YOUR ASSIGNMENT -> Starting at the beginning of the rows and ending with the line that contains "КАРТА ТВЕРИ", rename "Gehalt" to "Vergütung" and give those lines again with everything else unchanged.

[Dataset excerpts]
..........

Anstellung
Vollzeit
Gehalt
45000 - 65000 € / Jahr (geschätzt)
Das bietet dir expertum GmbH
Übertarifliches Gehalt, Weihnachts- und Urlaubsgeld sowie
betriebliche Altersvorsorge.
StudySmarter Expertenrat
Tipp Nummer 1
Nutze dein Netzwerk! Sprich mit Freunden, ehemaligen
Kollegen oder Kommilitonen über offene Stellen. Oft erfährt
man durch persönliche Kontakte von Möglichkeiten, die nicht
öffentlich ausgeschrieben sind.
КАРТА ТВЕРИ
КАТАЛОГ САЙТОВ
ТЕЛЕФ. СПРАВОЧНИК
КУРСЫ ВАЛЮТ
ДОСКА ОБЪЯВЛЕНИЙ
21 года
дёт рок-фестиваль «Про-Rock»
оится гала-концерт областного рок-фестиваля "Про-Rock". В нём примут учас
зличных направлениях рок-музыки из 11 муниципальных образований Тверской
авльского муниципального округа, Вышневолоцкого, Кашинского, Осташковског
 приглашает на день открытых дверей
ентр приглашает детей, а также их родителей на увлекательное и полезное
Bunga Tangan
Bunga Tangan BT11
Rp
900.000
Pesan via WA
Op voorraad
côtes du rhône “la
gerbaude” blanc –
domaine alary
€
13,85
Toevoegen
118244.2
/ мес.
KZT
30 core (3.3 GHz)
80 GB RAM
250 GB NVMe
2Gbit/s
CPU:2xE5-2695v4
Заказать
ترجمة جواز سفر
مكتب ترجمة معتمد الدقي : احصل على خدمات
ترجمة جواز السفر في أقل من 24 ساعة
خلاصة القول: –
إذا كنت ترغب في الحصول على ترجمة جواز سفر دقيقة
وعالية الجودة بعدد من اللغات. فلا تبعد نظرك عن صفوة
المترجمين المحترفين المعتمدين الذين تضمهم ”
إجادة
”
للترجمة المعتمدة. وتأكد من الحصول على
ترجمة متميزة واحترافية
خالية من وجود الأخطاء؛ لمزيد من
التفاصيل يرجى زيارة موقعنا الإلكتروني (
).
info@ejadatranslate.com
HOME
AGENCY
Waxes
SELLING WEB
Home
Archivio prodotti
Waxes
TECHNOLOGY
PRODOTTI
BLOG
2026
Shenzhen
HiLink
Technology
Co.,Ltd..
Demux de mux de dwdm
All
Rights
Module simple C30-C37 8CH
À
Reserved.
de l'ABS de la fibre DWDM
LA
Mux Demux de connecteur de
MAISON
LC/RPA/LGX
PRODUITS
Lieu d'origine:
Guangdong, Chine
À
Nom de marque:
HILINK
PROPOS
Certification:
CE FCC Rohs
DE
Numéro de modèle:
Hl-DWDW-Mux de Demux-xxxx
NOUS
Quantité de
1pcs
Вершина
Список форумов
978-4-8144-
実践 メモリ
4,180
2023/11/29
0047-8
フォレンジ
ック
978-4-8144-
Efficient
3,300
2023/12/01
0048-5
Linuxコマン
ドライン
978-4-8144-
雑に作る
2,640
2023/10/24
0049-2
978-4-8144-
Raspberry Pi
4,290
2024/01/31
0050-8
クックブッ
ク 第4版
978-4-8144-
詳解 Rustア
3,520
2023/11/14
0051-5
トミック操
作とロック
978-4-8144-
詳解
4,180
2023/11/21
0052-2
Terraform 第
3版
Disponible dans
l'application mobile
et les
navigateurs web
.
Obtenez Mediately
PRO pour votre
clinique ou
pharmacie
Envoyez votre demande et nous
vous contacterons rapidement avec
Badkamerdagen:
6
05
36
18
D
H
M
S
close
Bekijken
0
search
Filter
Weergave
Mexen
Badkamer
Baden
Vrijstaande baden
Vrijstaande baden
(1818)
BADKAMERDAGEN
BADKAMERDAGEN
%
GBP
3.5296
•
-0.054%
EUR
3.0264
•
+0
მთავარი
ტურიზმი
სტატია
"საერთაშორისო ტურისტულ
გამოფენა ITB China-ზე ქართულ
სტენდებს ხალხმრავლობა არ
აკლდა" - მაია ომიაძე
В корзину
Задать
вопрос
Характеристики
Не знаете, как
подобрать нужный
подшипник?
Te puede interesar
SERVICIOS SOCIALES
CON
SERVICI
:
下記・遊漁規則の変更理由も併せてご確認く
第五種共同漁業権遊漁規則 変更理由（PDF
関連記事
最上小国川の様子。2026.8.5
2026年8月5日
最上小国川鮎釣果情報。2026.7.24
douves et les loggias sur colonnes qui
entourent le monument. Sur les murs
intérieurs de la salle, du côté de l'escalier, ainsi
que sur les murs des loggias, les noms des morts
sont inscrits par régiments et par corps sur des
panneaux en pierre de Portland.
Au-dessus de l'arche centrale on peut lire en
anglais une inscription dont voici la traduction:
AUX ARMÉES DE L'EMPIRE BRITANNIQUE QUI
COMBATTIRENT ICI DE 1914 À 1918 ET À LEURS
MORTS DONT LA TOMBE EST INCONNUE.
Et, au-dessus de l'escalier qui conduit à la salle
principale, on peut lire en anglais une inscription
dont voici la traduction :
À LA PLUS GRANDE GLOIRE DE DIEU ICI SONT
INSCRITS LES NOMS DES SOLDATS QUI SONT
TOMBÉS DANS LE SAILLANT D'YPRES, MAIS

..........

ANSWER SECTION ->
Anstellung
Vollzeit
Vergütung
45000 - 65000 € / Jahr (geschätzt)
Das bietet dir expertum GmbH
Übertarifliches Vergütung, Weihnachts- und Urlaubsgeld sowie
betriebliche Altersvorsorge.
StudySmarter Expertenrat
Tipp Nummer 1
Nutze dein Netzwerk! Sprich mit Freunden, ehemaligen
Kollegen oder Kommilitonen über offene Stellen. Oft erfährt
man durch persönliche Kontakte von Möglichkeiten, die nicht
öffentlich ausgeschrieben sind.
КАРТА ТВЕРИ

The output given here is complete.